Thursday, March 24, 2005

My Terri Schiavo thoughts

Terri Schiavo, what an unfortunate case. Seems like this is what everyone's been talking about lately. So here are my views on the matter:

Terri's cerebral cortex, according to experts, is completely gone. That along with cognition, sense of self, consciousness, feeling pain, and really everything which makes us human. "Terri" died years ago. What makes a person is not their body. A man who lost an arm is not less of a person. Personhood sits in the brain, specifically the cortex. When the cortex is gone, all you have left is a shell. So the question of morality if it's right to kill her is moot. She's already dead.

Second, according to the courts, it has been made clear to them that Terri would want to die if she was ever in such a condition. I'm no expert here and I don't know what she might have wanted or might not have wanted. I don't know her or any of the people involved. This is what the courts found and if true then Terri's wishes should be followed through.

This is what the courts do, they are fact finders. They're not infallible but I have no status to go on second-guessing their rulings. So, like I said, if Terri would have wanted to die, so be it.

The only final issue really is the method of death. Had Terri been on a machine and the question was about whether to pull the plug, that's one thing. She'd be dead in minutes and that would be that. But she only needs a simple feeding tube to keep her body alive. Dehydration and starvation are nasty ways to die and I think that's what really bothers a lot of people.

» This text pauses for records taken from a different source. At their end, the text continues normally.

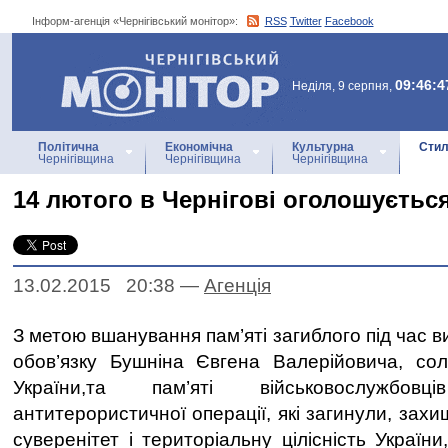
Інформ-агенція «Чернігівський монітор»:
RSS
Twitter
Facebook
Інформ-агенція
«Чернігівський монітор»
09:46:4
Неділя, 9 серпня,
Політична
Економічна
Культурна
Стил
Чернігівщина
Чернігівщина
Чернігівщина
14 лютого в Чернігові оголошуєтьс
13.02.2015 20:38
—
Агенцiя
З метою вшанування пам’яті загиблого під час в
обов’язку Бушніна Євгена Валерійовича, со
України,та пам’яті військовослужбов
антитерористичної операції, які загинули, зах
суверенітет і територіальну цілісність Україн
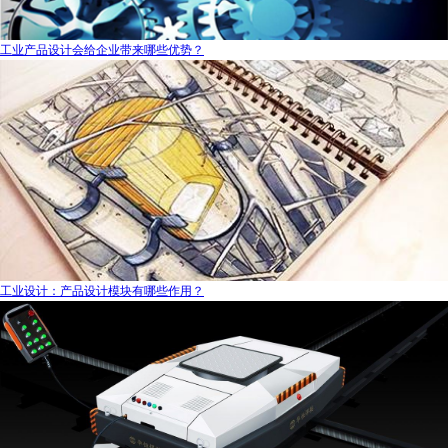
工业产品设计会给企业带来哪些优势？
工业设计：产品设计模块有哪些作用？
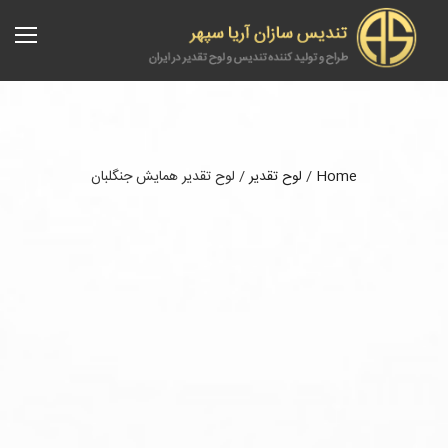
Home
/
لوح تقدیر
/
لوح تقدیر همایش جنگلبان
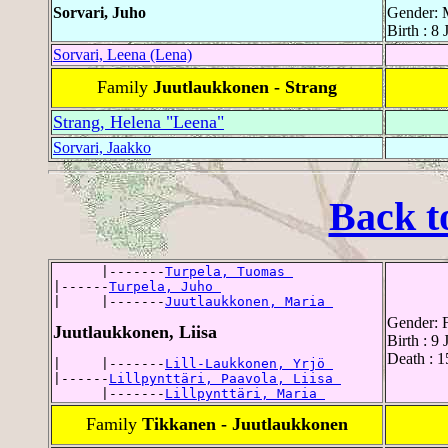
Sorvari, Juho
Gender: 
Birth : 8
Sorvari, Leena (Lena)
Family
Juutlaukkonen - Strang
Strang, Helena "Leena"
Sorvari, Jaakko
Back t
      |-------
Turpela, Tuomas 
|------
Turpela, Juho 
|     |-------
Juutlaukkonen, Maria 
Gender: 
Juutlaukkonen, Liisa
Birth : 9 
Death : 1
|     |-------
Lill-Laukkonen, Yrjö 
|------
Lillpynttäri, Paavola, Liisa 
      |-------
Lillpynttäri, Maria 
Family
Tikkanen - Juutlaukkonen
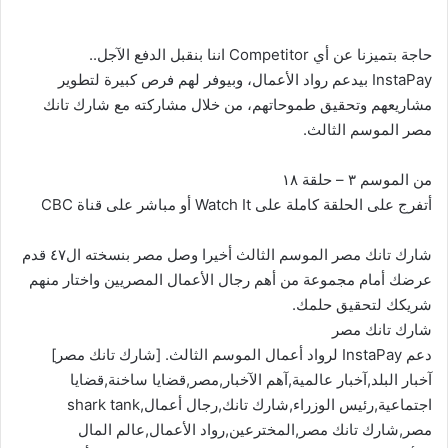
حاجة بتميزنا عن أي Competitor اننا بنقبل الدفع الآجل..
InstaPay بيدعم رواد الأعمال، وبيوفر لهم فرص كبيرة لتطوير
مشاريعهم وتحقيق طموحاتهم، من خلال مشاركته مع شارك تانك
مصر الموسم الثالث.
من الموسم ٣ – حلقة ١٨
أتفرج على الحلقة كاملة على Watch It أو مباشر على قناة CBC
شارك تانك مصر الموسم الثالث أخيرا وصل مصر بنسخته ال٤٧ قدم
عرضك أمام مجموعة من أهم رجال الأعمال المصريين واختار منهم
شريكك لتحقيق حلمك.
شارك تانك مصر
دعم InstaPay لرواد أعمال الموسم الثالث. [شارك تانك مصر]
آخبار البلد,آخبار عالمية,آهم الآخبار,مصر,قضايا ساخنة,قضايا
اجتماعية,رئيس الوزراء,شارك تانك,رجال أعمال,shark tank
مصر,شارك تانك مصر,المخترعين,رواد الأعمال,عالم المال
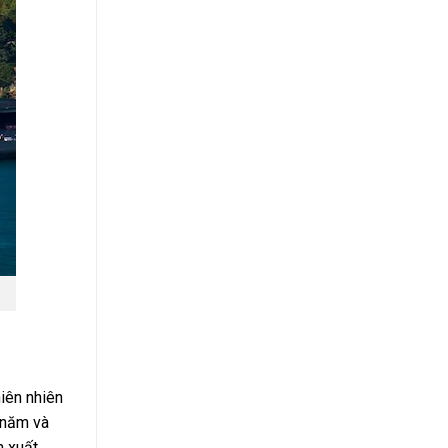
iên nhiên
 năm và
n xuất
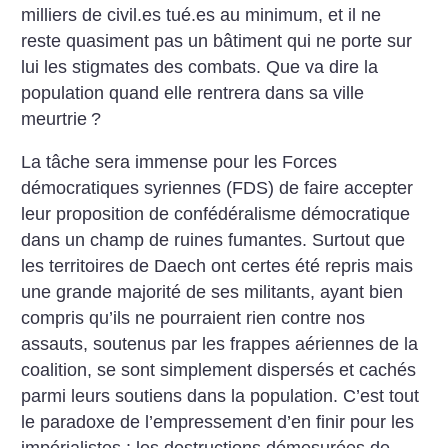
milliers de civil.es tué.es au minimum, et il ne
reste quasiment pas un bâtiment qui ne porte sur
lui les stigmates des combats. Que va dire la
population quand elle rentrera dans sa ville
meurtrie
?
La tâche sera immense pour les Forces
démocratiques syriennes (FDS) de faire accepter
leur proposition de confédéralisme démocratique
dans un champ de ruines fumantes. Surtout que
les territoires de Daech ont certes été repris mais
une grande majorité de ses militants, ayant bien
compris qu’ils ne pourraient rien contre nos
assauts, soutenus par les frappes aériennes de la
coalition, se sont simplement dispersés et cachés
parmi leurs soutiens dans la population. C’est tout
le paradoxe de l’empressement d’en finir pour les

I think it's silly that legally they can order her to starve to death, but they can't order an overdose of morphine or other poison to kill her quickly. Terri can't tell the difference and I think that would make a lot of people feel better.

2 comments:

Enigma4U said...

I am all for euthanasia when it's the express wishes of the individual. Clearly, this is not the case. Terri did not leave her wishes in writing, and as the media reports it, her husband suddenly "remembered" a conversation they reportedly had two years after she was already brain dead. So in actuality, we do not know what Terri would have wanted for herself. Her parents want to keep her alive. That should have been the deciding factor. As long as her parents who were involved in her day-to-day care for 15 long years are against disconnecting her from a feeding tube, it is immoral for anyone, even expert neurologists, to bring about her death.

Orthoprax said...

Enigma,

The media tends to give quick answers when the boring truth is more complicated. Terri is not brain dead. Her basic brain functions are normal. She can breathe on her own and her heart beats by itself.

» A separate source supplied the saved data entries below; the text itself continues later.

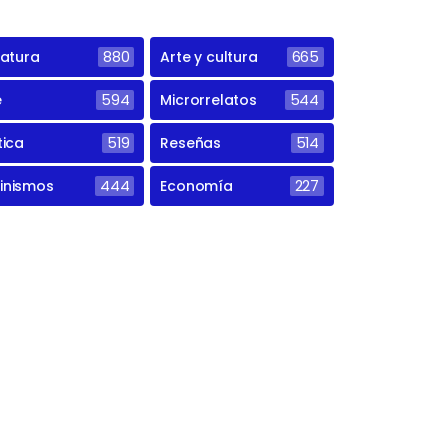
ratura
880
Arte y cultura
665
e
594
Microrrelatos
544
tica
519
Reseñas
514
inismos
444
Economía
227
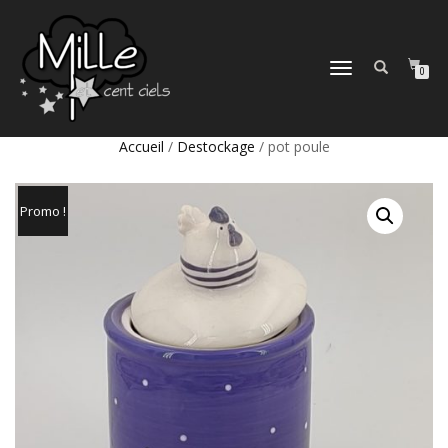
DÉPLIER
0
LA
NAVIGATION
Accueil
/
Destockage
/ pot poule
Promo !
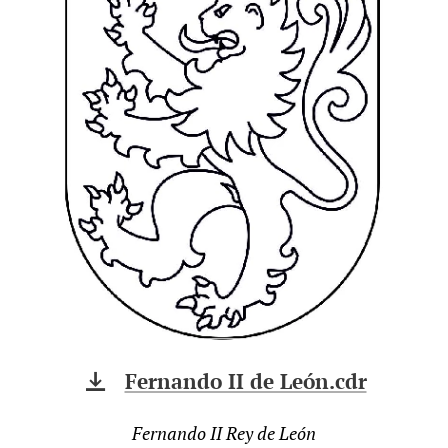
Fernando II de León.cdr
Fernando II Rey de León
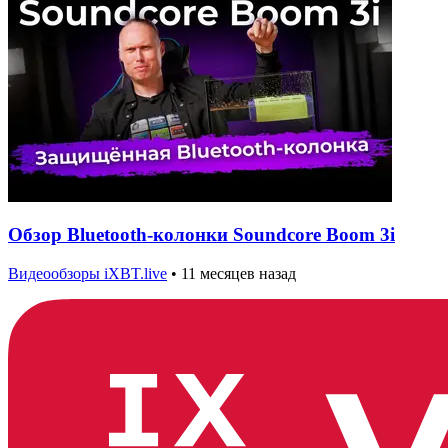
Обзор Bluetooth-колонки Soundcore Boom 3i
Видеообзоры iXBT.live
•
11 месяцев назад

What happened was that she damaged her brain during that original incident and since then her brain has deteriorated. Maybe a year or two into her disability she could have had a chance, but right now there is no chance of recovery whatsoever.

I do believe he loved his wife and he hoped for her recovery but after enough time passed I think he brought up his and other's conversations with her to show that she wouldn't want to be kept alive as she is.

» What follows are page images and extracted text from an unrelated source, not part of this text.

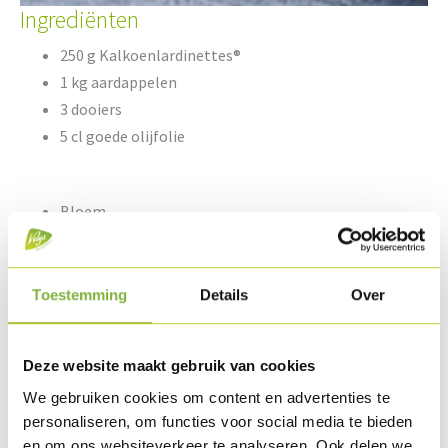
Ingrediënten
250 g Kalkoenlardinettes®
1 kg aardappelen
3 dooiers
5 cl goede olijfolie
Bloem
Eiwit
Chapelure
Slaatje naar keuze
Toestemming
Details
Over
Bereiding
Deze website maakt gebruik van cookies
We gebruiken cookies om content en advertenties te
Kook de aardappelen in gezouten water en steek door.
personaliseren, om functies voor social media te bieden
en om ons websiteverkeer te analyseren. Ook delen we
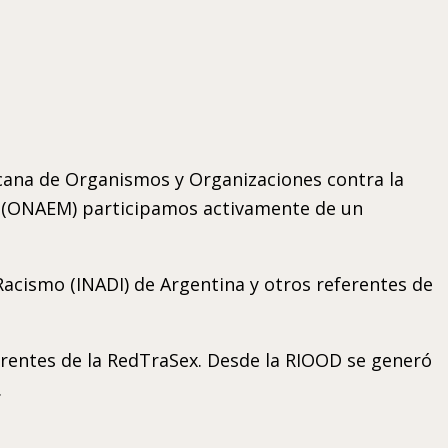
ricana de Organismos y Organizaciones contra la
er (ONAEM) participamos activamente de un
 Racismo (INADI) de Argentina y otros referentes de
erentes de la RedTraSex. Desde la RIOOD se generó
.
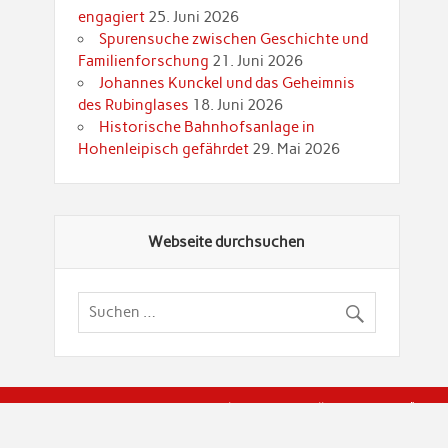
engagiert
25. Juni 2026
Spurensuche zwischen Geschichte und
Familienforschung
21. Juni 2026
Johannes Kunckel und das Geheimnis
des Rubinglases
18. Juni 2026
Historische Bahnhofsanlage in
Hohenleipisch gefährdet
29. Mai 2026
Webseite durchsuchen
© Brandenburgische Genealogische Gesellschaft (BGG) "Rot
dier Privatspäre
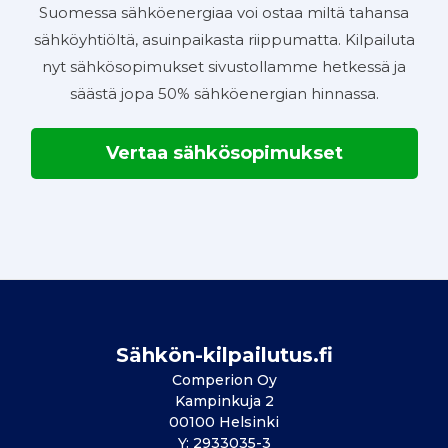
Suomessa sähköenergiaa voi ostaa miltä tahansa
sähköyhtiöltä, asuinpaikasta riippumatta. Kilpailuta
nyt sähkösopimukset sivustollamme hetkessä ja
säästä jopa 50% sähköenergian hinnassa.
Vertaa sähkösopimukset
Sähkön-kilpailutus.fi
Comperion Oy
Kampinkuja 2
00100 Helsinki
Y: 2933035-3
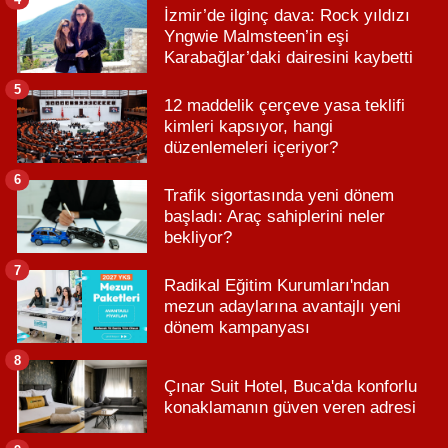
İzmir’de ilginç dava: Rock yıldızı
Yngwie Malmsteen’in eşi
Karabağlar’daki dairesini kaybetti
5
12 maddelik çerçeve yasa teklifi
kimleri kapsıyor, hangi
düzenlemeleri içeriyor?
6
Trafik sigortasında yeni dönem
başladı: Araç sahiplerini neler
bekliyor?
7
Radikal Eğitim Kurumları'ndan
mezun adaylarına avantajlı yeni
dönem kampanyası
8
Çınar Suit Hotel, Buca'da konforlu
konaklamanın güven veren adresi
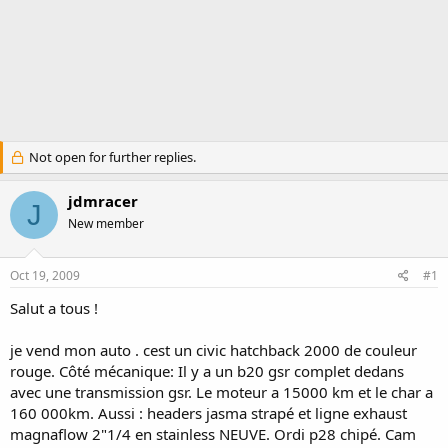
Not open for further replies.
jdmracer
J
New member
Oct 19, 2009
#1
Salut a tous !
je vend mon auto . cest un civic hatchback 2000 de couleur
rouge. Côté mécanique: Il y a un b20 gsr complet dedans
avec une transmission gsr. Le moteur a 15000 km et le char a
160 000km. Aussi : headers jasma strapé et ligne exhaust
magnaflow 2"1/4 en stainless NEUVE. Ordi p28 chipé. Cam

Can we ever know for certain? Save for a miracle, no. But this is what the court's job is. To decide what she would have wanted. And I really don't think I know the case better than they do.

What her parents want is not relevant. They have no say in what happens to her. That's why they are not a factor at all. Her husband believes and the courts have ruled that she would have wanted to die. This court order is as legally valid as a personal DNR. And just like a DNR, parents of the individual cannot overrule it.